To investigate the role of HOXD9 in the proliferation activity of cultured synoviocytes as well as the mechanisms that regulate HOXD9 transcription. Synoviocytes from patients with rheumatoid arthritis (RA) and osteoarthritis (OA) were transfected with HOXD9 complementary DNA to establish stable transformants that overexpressed HOXD9. HOXD9 expression was detected by Western blotting with anti-HOXD9 antibody. The growth properties of the transformants were investigated by proliferation and colony formation assays. The expression of basic fibroblast growth factor (bFGF), tumor necrosis factor alpha (TNFalpha), interleukin-1beta, c-Fos, and c-Myc was examined by Western blotting. Transcriptional regulation of HOXD9 was examined by transient cotransfection.
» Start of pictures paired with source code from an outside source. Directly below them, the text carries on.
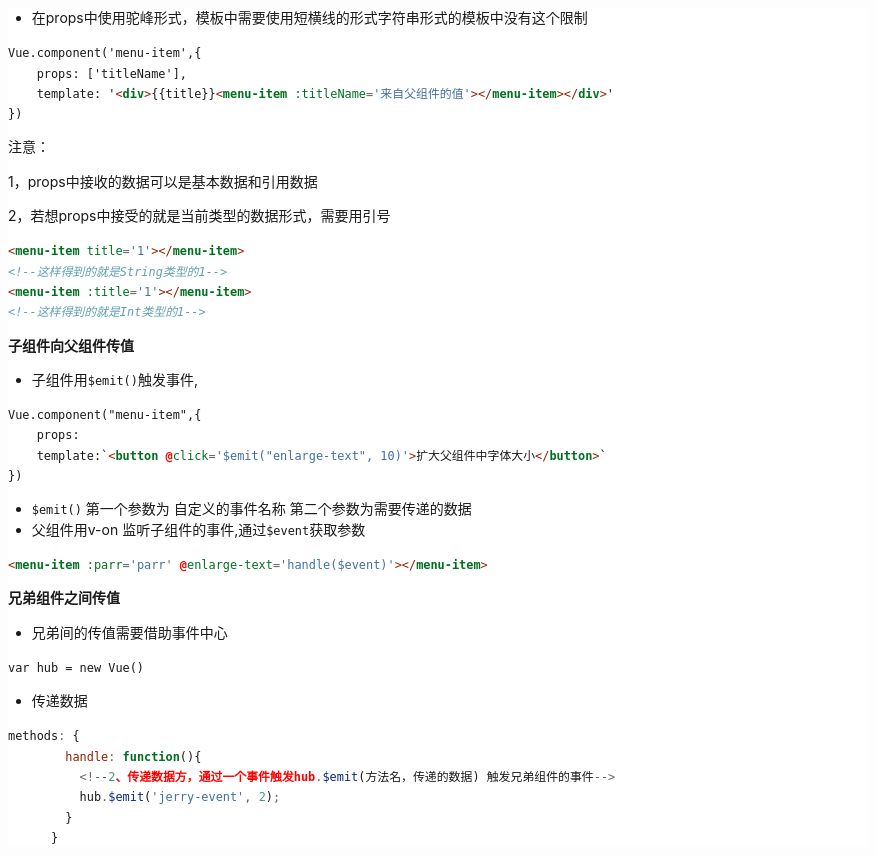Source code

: - 在props中使用驼峰形式，模板中需要使用短横线的形式字符串形式的模板中没有这个限制

```html
Vue.component('menu-item',{
	props: ['titleName'],
	template: '<div>{{title}}<menu-item :titleName='来自父组件的值'></menu-item></div>'
})
```

注意：

1，props中接收的数据可以是基本数据和引用数据

2，若想props中接受的就是当前类型的数据形式，需要用引号

```html
<menu-item title='1'></menu-item>
<!--这样得到的就是String类型的1-->
<menu-item :title='1'></menu-item> 
<!--这样得到的就是Int类型的1-->
```



**子组件向父组件传值**

- 子组件用`$emit()`触发事件,

```html
Vue.component("menu-item",{
	props:
	template:`<button @click='$emit("enlarge-text", 10)'>扩大父组件中字体大小</button>`
})
```

- `$emit()`  第一个参数为 自定义的事件名称     第二个参数为需要传递的数据
- 父组件用v-on 监听子组件的事件,通过`$event`获取参数

```html
<menu-item :parr='parr' @enlarge-text='handle($event)'></menu-item>
```



**兄弟组件之间传值**

- 兄弟间的传值需要借助事件中心

```html
var hub = new Vue()
```

- 传递数据

```javascript
methods: {
        handle: function(){
          <!--2、传递数据方，通过一个事件触发hub.$emit(方法名，传递的数据) 触发兄弟组件的事件-->
          hub.$emit('jerry-event', 2);
        }
      }
```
HOXD9 protein was highly expressed in RA synoviocytes, but there was no expression in OA synoviocytes. HOXD9 transfection induced stable HOXD9 protein expression in synoviocytes and showed an increased proliferation rate under both normal and serum-starved conditions, as well as an enhanced capacity to proliferate anchorage independently to form colonies in soft agar cultures, compared with control transfectants. Higher levels of bFGF and c-Fos were detected in HOXD9 transformants than in controls. Transient cotransfection assays of NIH3T3 fibroblasts and synoviocytes showed that HOXD9 activated the luciferase reporter construct containing the highly conserved region (HCR), an autoregulatory element of HOXD9 promoter. This activation was significantly increased by bFGF, suppressed by TNFalpha, and unchanged by transforming growth factor beta in synoviocytes. Human T lymphotropic virus type I tax also activated the luciferase reporter construct containing the HCR and had a synergistic effect with HOXD9 on HCR promoter activation. Our data suggest that HOXD9 plays a potential role in synovial proliferation. In addition, they suggest that the involvement of HOXD9 in the regulation of cellular growth might be mediated, at least in part, by up-regulation of growth-related factors such as bFGF and c-Fos and/or might result from increased transcription activity by its regulators.